Some consumers are worried about a double-dip recession. Others are itching to find something to spend on, McEvoy said.
“You’re always going to have that across your customer base, a spectrum from risk tolerance to conservatism,” he said.
The U.S. Federal Reserve forecast in December a 4.2% jump in gross domestic product, up from 4.0% when it made its previous prediction last September, and the American Bankers Association is predicting 4%. The Conference Board, a New York consortium of dozens of mostly current and former major-corporation CEOs, gave itself a wide range: anywhere from 0.8% growth to 6.4%, depending on how effectively the pandemic is brought under control.
Michelle Meyer, a managing director and head of U.S. economics for Bank of America Global Research, said in a Worcester Business Journal economic forecast event Feb. 11 so much money is being saved – $1.6 trillion above pre-pandemic levels nationally – a post-pandemic spending spree is likely.

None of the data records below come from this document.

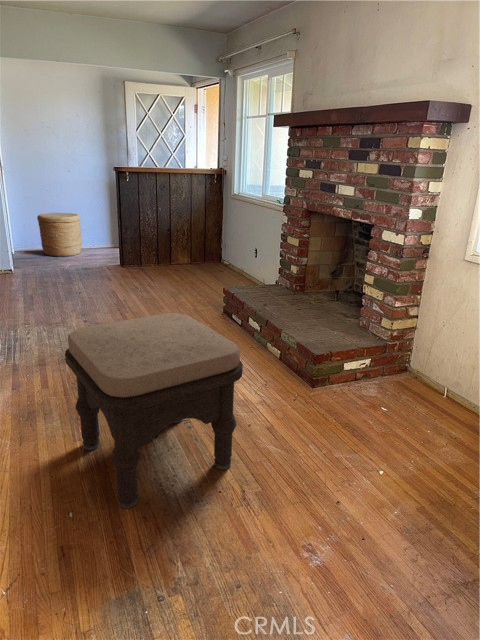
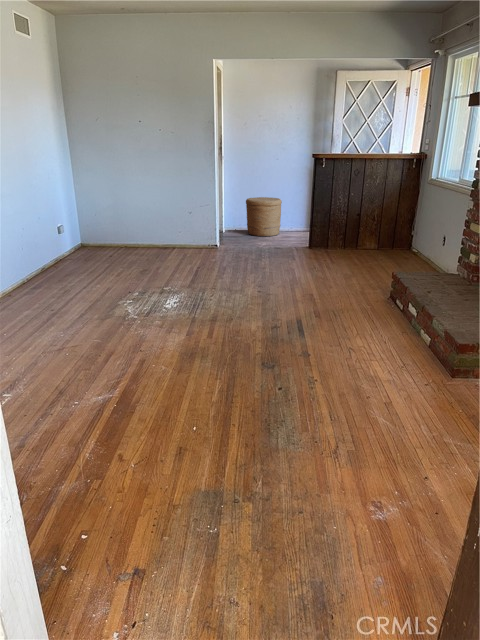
ottoman: present [65,313,243,508] -> none [212,282,353,435]

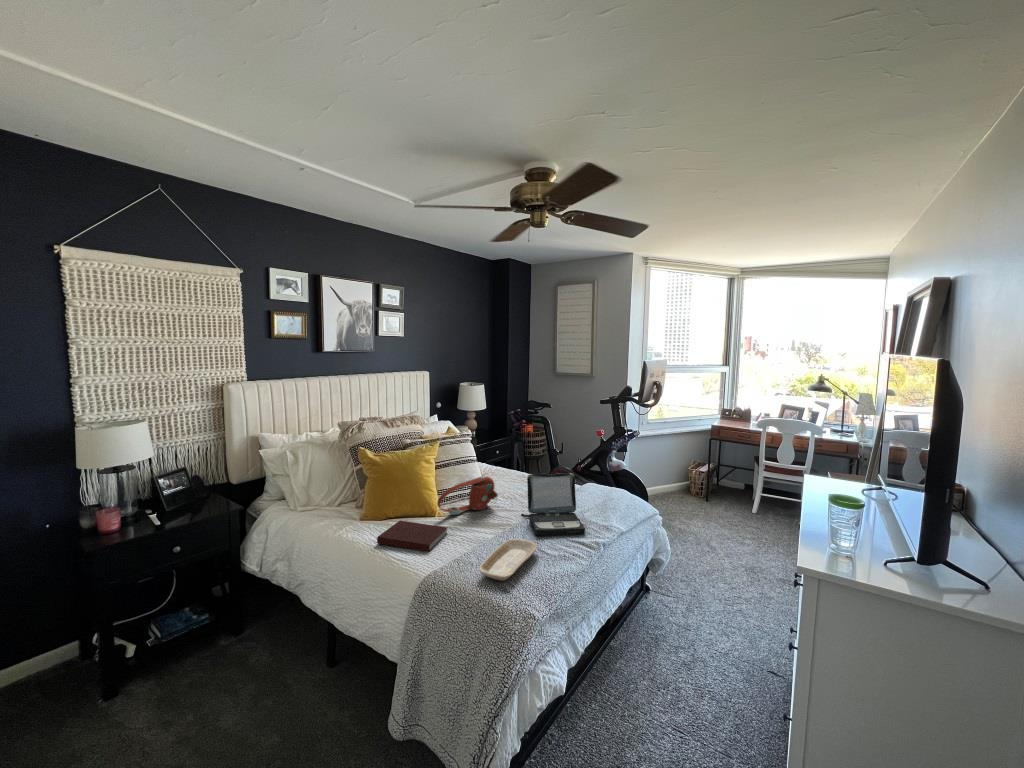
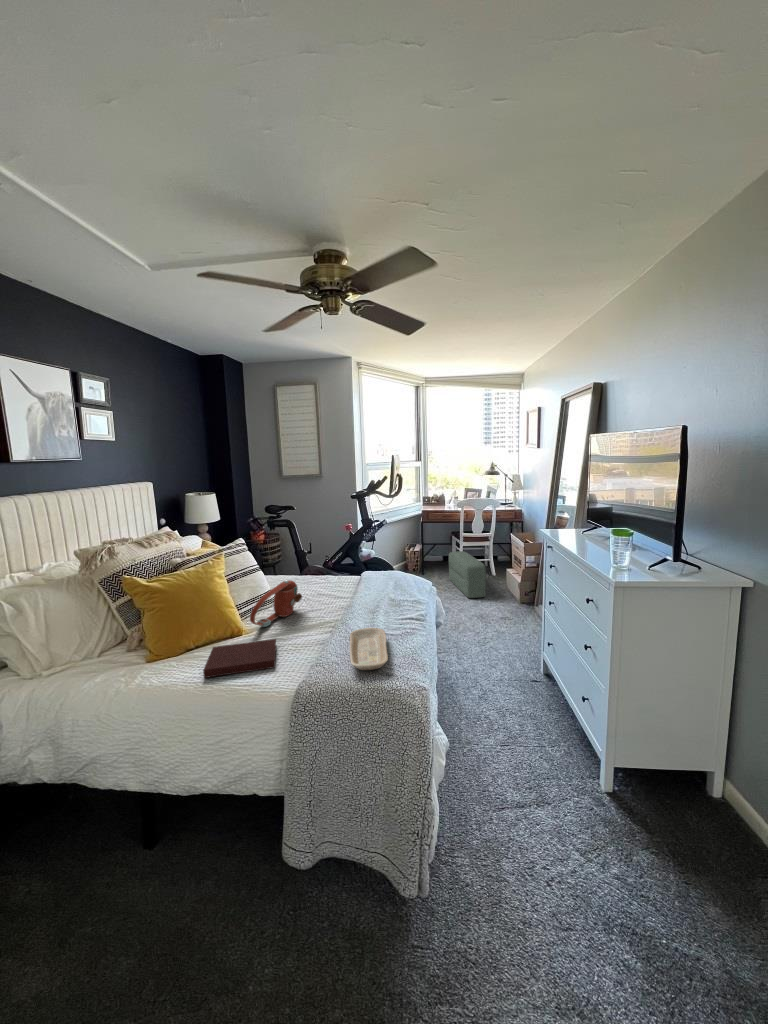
laptop: present [521,473,585,536] -> none [336,560,405,623]
pouf: none [736,482,776,548] -> present [449,551,486,598]

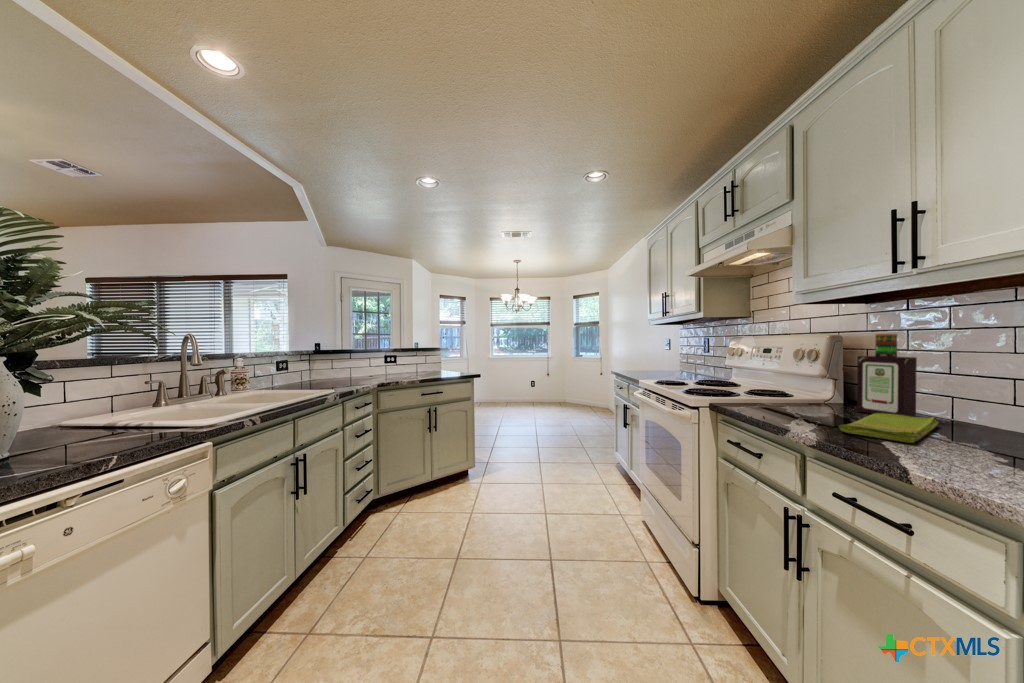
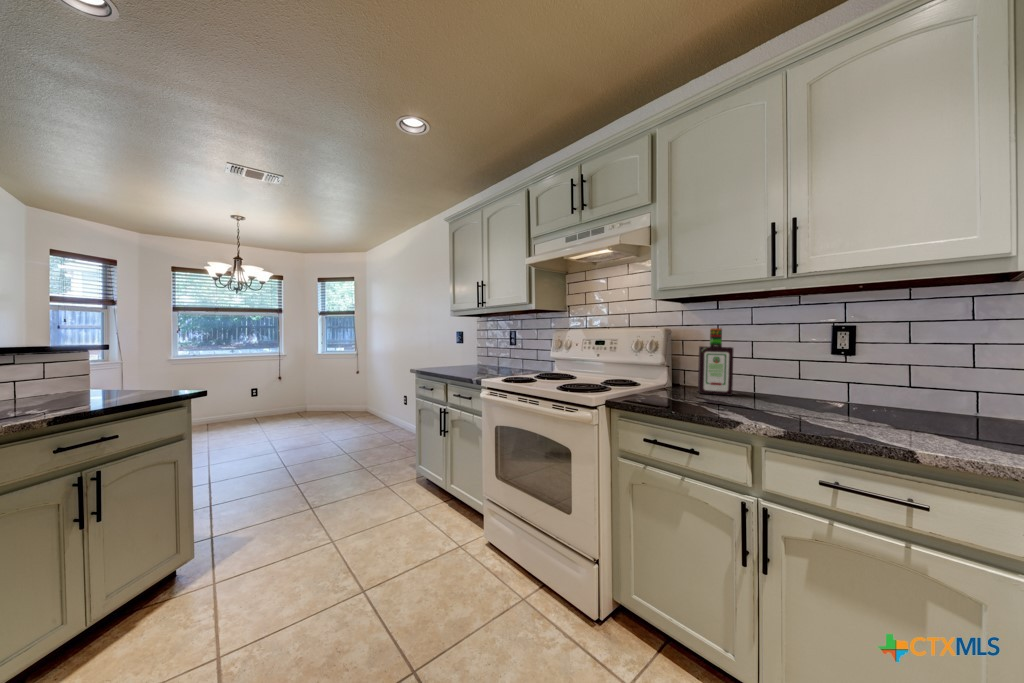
dish towel: present [839,413,938,443] -> none [723,392,815,419]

“It’s remarkable how much cash is out there,” Meyer said.
Brian Stewart, the CFO of Middlesex Savings Bank, is less confident. Deposits at the Natick-based bank have risen at the sharpest rate he’s seen in his 25 years there, he said, and people are likely to hold onto the savings they’ve built up may not be likely to evaporate once the pandemic does.
“That becomes the big question,” Stewart said. “Is this a temporary thing, and it’s all going to go flying out the door? I’m not sure it is.”
Despite that uncertainty, there’s already some consideration given to whether the pandemic recession will lead to longer-term changes in consumer habits, such as higher savings rates, or even people looking to seize the day and spend more lavishly.
“It could certainly go either way,” Murphy said.